Bitcoin’s backlogs are back. Sending fees up and up in a very short time, returning delays, and returning queues with some 80,000 bitcoins stuck at the time of writing, worth around $330 million.
According to 21.co fee estimates, the simplest bitcoin transaction of around 226 bytes now costs more than $2.80 to move within a normal time estimate.
Many bitcoin transactions are at around 400 bytes, so fees of $4 and $5 should be expected, especially as exchanges begin setting default fees which are usually higher than estimates.
The spike in fees is caused by lack of capacity. Bitcoin can not process more than 1MB in transactions, around 300,000, due to a protocol limit which is to increase in around two weeks to 1.7MB dependent on ecosystem adoption of segregated witnesses (segwit).
That might give some breathing room, but it is probable demand for transactions is currently higher than 1.7MB, so backlogs might become the new normal for bitcoin.
They usually occur following fast price increases or decreases as bitcoiners spend their coins or move them to sell or to cold storage after buying.
On August 1st, bitcoin’s transaction levels reached their lowest for 2017 at just 130,000. At that point, bitcoin’s price was around $2,500. It then rose to an all-time high of $4,400 reached this Monday, so transactions rose too to around 300,000.
Bitcoin can’t really process much more than that, so a backlog started forming pretty quickly, with user complaints then following today.
Those complaints are dismissed out of hand by Bitcoin Core supporters who argue that the blockchain is too secure for your commercial payments, with some of them going so far as telling users to go use PayPal or Visa.
Usually, however, users tend to choose other decentralized digital currencies, like Ethereum or Bitcoin Cash. The former managed more than 410,000 transactions in a 24 hour period, a higher level than bitcoin ever has, yet fees remained at just 12 cent.
That’s because both eth and Bitcoin Cash have capacity while remaining decentralized and very secure. Their view is that you can’t differentiate between everyday payments and huge payments because that makes it inconvenient for ordinary users.
However, Bitcoin Core supporters say that the Lightning Network, a less secure second layer protocol, can be used for daily commerce, with the blockchain in effect reserved for the Lightning Network hubs that act like bitbanks.
The problem is they don’t exist and have never been used in production, so no one knows what the user experience would be or if they’d want to use it at all. Which is why currencies like eth and Bitcoin Cash take the approach of having both on-chain capacity and deploying second layers like the Lightning Network to scale in all ways.
But Bitcoin Core has resisted all attempts to increase on-chain capacity above current demand, with some suggesting the debate might be over.
Yet, bitcoin users keep complaining and, although many did go to eth and even chain-split forked to Bitcoin Cash, many of those that remain or newly chose bitcoin keep voicing their displeasure at having to pay high fees on top of billions they already pay miners through block rewards of 12.5 btc every ten minutes.

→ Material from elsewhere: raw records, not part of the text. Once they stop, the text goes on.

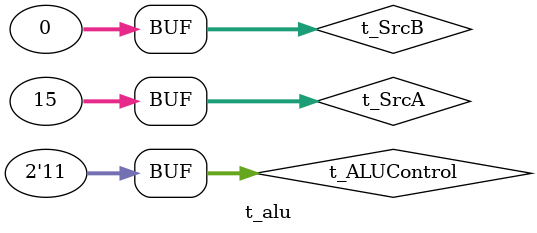
<source format=v>
`timescale 1ns/100ps

module t_alu;
    wire  [31:0]  t_ALUResult;
    wire  [3:0]   t_ALUFlags;
    reg   [1:0]   t_ALUControl;
    reg   [31:0]  t_SrcA, t_SrcB;

    alu   uut(t_ALUResult, t_ALUFlags, t_ALUControl, t_SrcA, t_SrcB);

    initial begin
        $display("ALUResult\t | SrcA\t\t SrcB\t\t Operation\t");
        $display("---------------------------------------------------------");
        $monitor("%h\t | %h\t %h\t %b",t_ALUResult, t_SrcA, t_SrcB, t_ALUControl);
        end

    initial begin
           t_SrcA = 32'h0000000F;   // Set SrcA
           t_SrcB = 32'h00000000;   // Set SrcB
    #10    t_ALUControl = 2'b00;    // ADD
    #10    t_ALUControl = 2'b01;    // SUB
    #10    t_ALUControl = 2'b10;    // AND
    #10    t_ALUControl = 2'b11;    // ORR
        end
endmodule
</source>
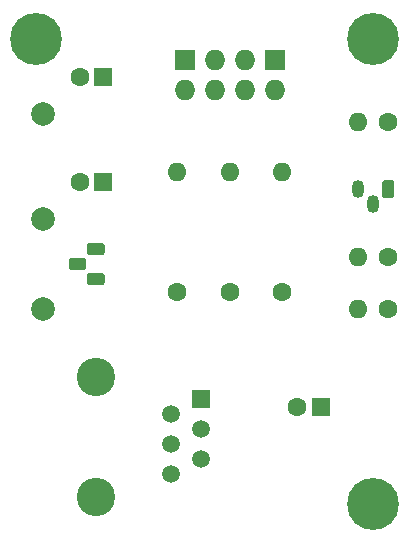
<source format=gbr>
G04 #@! TF.GenerationSoftware,KiCad,Pcbnew,(5.0.0-3-g5ebb6b6)*
G04 #@! TF.CreationDate,2018-11-13T12:47:17+01:00*
G04 #@! TF.ProjectId,DSMRlogger_v3,44534D526C6F676765725F76332E6B69,rev?*
G04 #@! TF.SameCoordinates,Original*
G04 #@! TF.FileFunction,Soldermask,Bot*
G04 #@! TF.FilePolarity,Negative*
%FSLAX46Y46*%
G04 Gerber Fmt 4.6, Leading zero omitted, Abs format (unit mm)*
G04 Created by KiCad (PCBNEW (5.0.0-3-g5ebb6b6)) date Tuesday, 13 November 2018 at 12:47:17*
%MOMM*%
%LPD*%
G01*
G04 APERTURE LIST*
%ADD10O,1.050000X1.500000*%
%ADD11C,0.100000*%
%ADD12C,1.050000*%
%ADD13C,1.600000*%
%ADD14O,1.600000X1.600000*%
%ADD15R,1.600000X1.600000*%
%ADD16R,1.700000X1.700000*%
%ADD17O,1.700000X1.700000*%
%ADD18R,1.727200X1.727200*%
%ADD19O,1.727200X1.727200*%
%ADD20C,4.400000*%
%ADD21C,2.000000*%
%ADD22C,3.250000*%
%ADD23C,1.520000*%
%ADD24R,1.520000X1.520000*%
G04 APERTURE END LIST*
D10*
G04 #@! TO.C,Q1*
X71755000Y-45085000D03*
X70485000Y-43815000D03*
D11*
G36*
X73313229Y-43066264D02*
X73338711Y-43070044D01*
X73363700Y-43076303D01*
X73387954Y-43084982D01*
X73411242Y-43095996D01*
X73433337Y-43109239D01*
X73454028Y-43124585D01*
X73473116Y-43141884D01*
X73490415Y-43160972D01*
X73505761Y-43181663D01*
X73519004Y-43203758D01*
X73530018Y-43227046D01*
X73538697Y-43251300D01*
X73544956Y-43276289D01*
X73548736Y-43301771D01*
X73550000Y-43327500D01*
X73550000Y-44302500D01*
X73548736Y-44328229D01*
X73544956Y-44353711D01*
X73538697Y-44378700D01*
X73530018Y-44402954D01*
X73519004Y-44426242D01*
X73505761Y-44448337D01*
X73490415Y-44469028D01*
X73473116Y-44488116D01*
X73454028Y-44505415D01*
X73433337Y-44520761D01*
X73411242Y-44534004D01*
X73387954Y-44545018D01*
X73363700Y-44553697D01*
X73338711Y-44559956D01*
X73313229Y-44563736D01*
X73287500Y-44565000D01*
X72762500Y-44565000D01*
X72736771Y-44563736D01*
X72711289Y-44559956D01*
X72686300Y-44553697D01*
X72662046Y-44545018D01*
X72638758Y-44534004D01*
X72616663Y-44520761D01*
X72595972Y-44505415D01*
X72576884Y-44488116D01*
X72559585Y-44469028D01*
X72544239Y-44448337D01*
X72530996Y-44426242D01*
X72519982Y-44402954D01*
X72511303Y-44378700D01*
X72505044Y-44353711D01*
X72501264Y-44328229D01*
X72500000Y-44302500D01*
X72500000Y-43327500D01*
X72501264Y-43301771D01*
X72505044Y-43276289D01*
X72511303Y-43251300D01*
X72519982Y-43227046D01*
X72530996Y-43203758D01*
X72544239Y-43181663D01*
X72559585Y-43160972D01*
X72576884Y-43141884D01*
X72595972Y-43124585D01*
X72616663Y-43109239D01*
X72638758Y-43095996D01*
X72662046Y-43084982D01*
X72686300Y-43076303D01*
X72711289Y-43070044D01*
X72736771Y-43066264D01*
X72762500Y-43065000D01*
X73287500Y-43065000D01*
X73313229Y-43066264D01*
X73313229Y-43066264D01*
G37*
D12*
X73025000Y-43815000D03*
G04 #@! TD*
D11*
G04 #@! TO.C,U1*
G36*
X47233229Y-49641264D02*
X47258711Y-49645044D01*
X47283700Y-49651303D01*
X47307954Y-49659982D01*
X47331242Y-49670996D01*
X47353337Y-49684239D01*
X47374028Y-49699585D01*
X47393116Y-49716884D01*
X47410415Y-49735972D01*
X47425761Y-49756663D01*
X47439004Y-49778758D01*
X47450018Y-49802046D01*
X47458697Y-49826300D01*
X47464956Y-49851289D01*
X47468736Y-49876771D01*
X47470000Y-49902500D01*
X47470000Y-50427500D01*
X47468736Y-50453229D01*
X47464956Y-50478711D01*
X47458697Y-50503700D01*
X47450018Y-50527954D01*
X47439004Y-50551242D01*
X47425761Y-50573337D01*
X47410415Y-50594028D01*
X47393116Y-50613116D01*
X47374028Y-50630415D01*
X47353337Y-50645761D01*
X47331242Y-50659004D01*
X47307954Y-50670018D01*
X47283700Y-50678697D01*
X47258711Y-50684956D01*
X47233229Y-50688736D01*
X47207500Y-50690000D01*
X46232500Y-50690000D01*
X46206771Y-50688736D01*
X46181289Y-50684956D01*
X46156300Y-50678697D01*
X46132046Y-50670018D01*
X46108758Y-50659004D01*
X46086663Y-50645761D01*
X46065972Y-50630415D01*
X46046884Y-50613116D01*
X46029585Y-50594028D01*
X46014239Y-50573337D01*
X46000996Y-50551242D01*
X45989982Y-50527954D01*
X45981303Y-50503700D01*
X45975044Y-50478711D01*
X45971264Y-50453229D01*
X45970000Y-50427500D01*
X45970000Y-49902500D01*
X45971264Y-49876771D01*
X45975044Y-49851289D01*
X45981303Y-49826300D01*
X45989982Y-49802046D01*
X46000996Y-49778758D01*
X46014239Y-49756663D01*
X46029585Y-49735972D01*
X46046884Y-49716884D01*
X46065972Y-49699585D01*
X46086663Y-49684239D01*
X46108758Y-49670996D01*
X46132046Y-49659982D01*
X46156300Y-49651303D01*
X46181289Y-49645044D01*
X46206771Y-49641264D01*
X46232500Y-49640000D01*
X47207500Y-49640000D01*
X47233229Y-49641264D01*
X47233229Y-49641264D01*
G37*
D12*
X46720000Y-50165000D03*
D11*
G36*
X48773229Y-48371264D02*
X48798711Y-48375044D01*
X48823700Y-48381303D01*
X48847954Y-48389982D01*
X48871242Y-48400996D01*
X48893337Y-48414239D01*
X48914028Y-48429585D01*
X48933116Y-48446884D01*
X48950415Y-48465972D01*
X48965761Y-48486663D01*
X48979004Y-48508758D01*
X48990018Y-48532046D01*
X48998697Y-48556300D01*
X49004956Y-48581289D01*
X49008736Y-48606771D01*
X49010000Y-48632500D01*
X49010000Y-49157500D01*
X49008736Y-49183229D01*
X49004956Y-49208711D01*
X48998697Y-49233700D01*
X48990018Y-49257954D01*
X48979004Y-49281242D01*
X48965761Y-49303337D01*
X48950415Y-49324028D01*
X48933116Y-49343116D01*
X48914028Y-49360415D01*
X48893337Y-49375761D01*
X48871242Y-49389004D01*
X48847954Y-49400018D01*
X48823700Y-49408697D01*
X48798711Y-49414956D01*
X48773229Y-49418736D01*
X48747500Y-49420000D01*
X47772500Y-49420000D01*
X47746771Y-49418736D01*
X47721289Y-49414956D01*
X47696300Y-49408697D01*
X47672046Y-49400018D01*
X47648758Y-49389004D01*
X47626663Y-49375761D01*
X47605972Y-49360415D01*
X47586884Y-49343116D01*
X47569585Y-49324028D01*
X47554239Y-49303337D01*
X47540996Y-49281242D01*
X47529982Y-49257954D01*
X47521303Y-49233700D01*
X47515044Y-49208711D01*
X47511264Y-49183229D01*
X47510000Y-49157500D01*
X47510000Y-48632500D01*
X47511264Y-48606771D01*
X47515044Y-48581289D01*
X47521303Y-48556300D01*
X47529982Y-48532046D01*
X47540996Y-48508758D01*
X47554239Y-48486663D01*
X47569585Y-48465972D01*
X47586884Y-48446884D01*
X47605972Y-48429585D01*
X47626663Y-48414239D01*
X47648758Y-48400996D01*
X47672046Y-48389982D01*
X47696300Y-48381303D01*
X47721289Y-48375044D01*
X47746771Y-48371264D01*
X47772500Y-48370000D01*
X48747500Y-48370000D01*
X48773229Y-48371264D01*
X48773229Y-48371264D01*
G37*
D12*
X48260000Y-48895000D03*
D11*
G36*
X48773229Y-50911264D02*
X48798711Y-50915044D01*
X48823700Y-50921303D01*
X48847954Y-50929982D01*
X48871242Y-50940996D01*
X48893337Y-50954239D01*
X48914028Y-50969585D01*
X48933116Y-50986884D01*
X48950415Y-51005972D01*
X48965761Y-51026663D01*
X48979004Y-51048758D01*
X48990018Y-51072046D01*
X48998697Y-51096300D01*
X49004956Y-51121289D01*
X49008736Y-51146771D01*
X49010000Y-51172500D01*
X49010000Y-51697500D01*
X49008736Y-51723229D01*
X49004956Y-51748711D01*
X48998697Y-51773700D01*
X48990018Y-51797954D01*
X48979004Y-51821242D01*
X48965761Y-51843337D01*
X48950415Y-51864028D01*
X48933116Y-51883116D01*
X48914028Y-51900415D01*
X48893337Y-51915761D01*
X48871242Y-51929004D01*
X48847954Y-51940018D01*
X48823700Y-51948697D01*
X48798711Y-51954956D01*
X48773229Y-51958736D01*
X48747500Y-51960000D01*
X47772500Y-51960000D01*
X47746771Y-51958736D01*
X47721289Y-51954956D01*
X47696300Y-51948697D01*
X47672046Y-51940018D01*
X47648758Y-51929004D01*
X47626663Y-51915761D01*
X47605972Y-51900415D01*
X47586884Y-51883116D01*
X47569585Y-51864028D01*
X47554239Y-51843337D01*
X47540996Y-51821242D01*
X47529982Y-51797954D01*
X47521303Y-51773700D01*
X47515044Y-51748711D01*
X47511264Y-51723229D01*
X47510000Y-51697500D01*
X47510000Y-51172500D01*
X47511264Y-51146771D01*
X47515044Y-51121289D01*
X47521303Y-51096300D01*
X47529982Y-51072046D01*
X47540996Y-51048758D01*
X47554239Y-51026663D01*
X47569585Y-51005972D01*
X47586884Y-50986884D01*
X47605972Y-50969585D01*
X47626663Y-50954239D01*
X47648758Y-50940996D01*
X47672046Y-50929982D01*
X47696300Y-50921303D01*
X47721289Y-50915044D01*
X47746771Y-50911264D01*
X47772500Y-50910000D01*
X48747500Y-50910000D01*
X48773229Y-50911264D01*
X48773229Y-50911264D01*
G37*
D12*
X48260000Y-51435000D03*
G04 #@! TD*
D13*
G04 #@! TO.C,R2*
X73025000Y-53975000D03*
D14*
X70485000Y-53975000D03*
G04 #@! TD*
D13*
G04 #@! TO.C,C1*
X46895000Y-43180000D03*
D15*
X48895000Y-43180000D03*
G04 #@! TD*
G04 #@! TO.C,C2*
X67310000Y-62230000D03*
D13*
X65310000Y-62230000D03*
G04 #@! TD*
D15*
G04 #@! TO.C,C3*
X48895000Y-34290000D03*
D13*
X46895000Y-34290000D03*
G04 #@! TD*
D16*
G04 #@! TO.C,J2*
X55785234Y-32858601D03*
D17*
X58325234Y-32858601D03*
X58325234Y-35398601D03*
X60865234Y-32858601D03*
X60865234Y-35398601D03*
X63405234Y-32858601D03*
X63405234Y-35398601D03*
G04 #@! TD*
D13*
G04 #@! TO.C,R1*
X73025000Y-49530000D03*
D14*
X70485000Y-49530000D03*
G04 #@! TD*
G04 #@! TO.C,R3*
X70485000Y-38100000D03*
D13*
X73025000Y-38100000D03*
G04 #@! TD*
D18*
G04 #@! TO.C,U2*
X63405234Y-32858601D03*
D19*
X63405234Y-35398601D03*
X60865234Y-32858601D03*
X60865234Y-35398601D03*
X58325234Y-32858601D03*
X58325234Y-35398601D03*
X55785234Y-32858601D03*
X55785234Y-35398601D03*
G04 #@! TD*
D20*
G04 #@! TO.C,MH1*
X43180000Y-31115000D03*
G04 #@! TD*
G04 #@! TO.C,MH3*
X71755000Y-31115000D03*
G04 #@! TD*
G04 #@! TO.C,MH4*
X71755000Y-70485000D03*
G04 #@! TD*
D13*
G04 #@! TO.C,R4*
X64040234Y-52543601D03*
D14*
X64040234Y-42383601D03*
G04 #@! TD*
G04 #@! TO.C,R5*
X59595234Y-42383601D03*
D13*
X59595234Y-52543601D03*
G04 #@! TD*
G04 #@! TO.C,R6*
X55150234Y-52543601D03*
D14*
X55150234Y-42383601D03*
G04 #@! TD*
D21*
G04 #@! TO.C,J3*
X43815000Y-46355000D03*
G04 #@! TD*
G04 #@! TO.C,J4*
X43815000Y-37465000D03*
G04 #@! TD*
G04 #@! TO.C,J5*
X43815000Y-53975000D03*
G04 #@! TD*
D22*
G04 #@! TO.C,J1*
X48260000Y-69845000D03*
D23*
X54610000Y-67945000D03*
X57150000Y-66675000D03*
X54610000Y-65405000D03*
X57150000Y-64135000D03*
X54610000Y-62865000D03*
D22*
X48260000Y-59685000D03*
D24*
X57150000Y-61595000D03*
G04 #@! TD*
M02*

</source>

So there might perhaps be another stand-off as autumn comes because miners have almost unanimously agreed to hardfork increase the base blocksize in November through a segwit2x client called btc1.
Bitcoin Core has already locked out that client from their network, seemingly preparing for a chain-split. It remains unclear whether miners will fork them off in turn. If they do, businesses would probably be split, but neutral parties, which is likely the majority, will probably follow the longest chain with the most amount of work which, if miners would fork, would technically be the segwit2x client.
That client implements segwit unchanged, but also increases the base size, giving total capacity of around 3.7MB. Which would probably be sufficient for current demand and has been found to be safe for current technical capabilities with little, if any, effect on decentralization.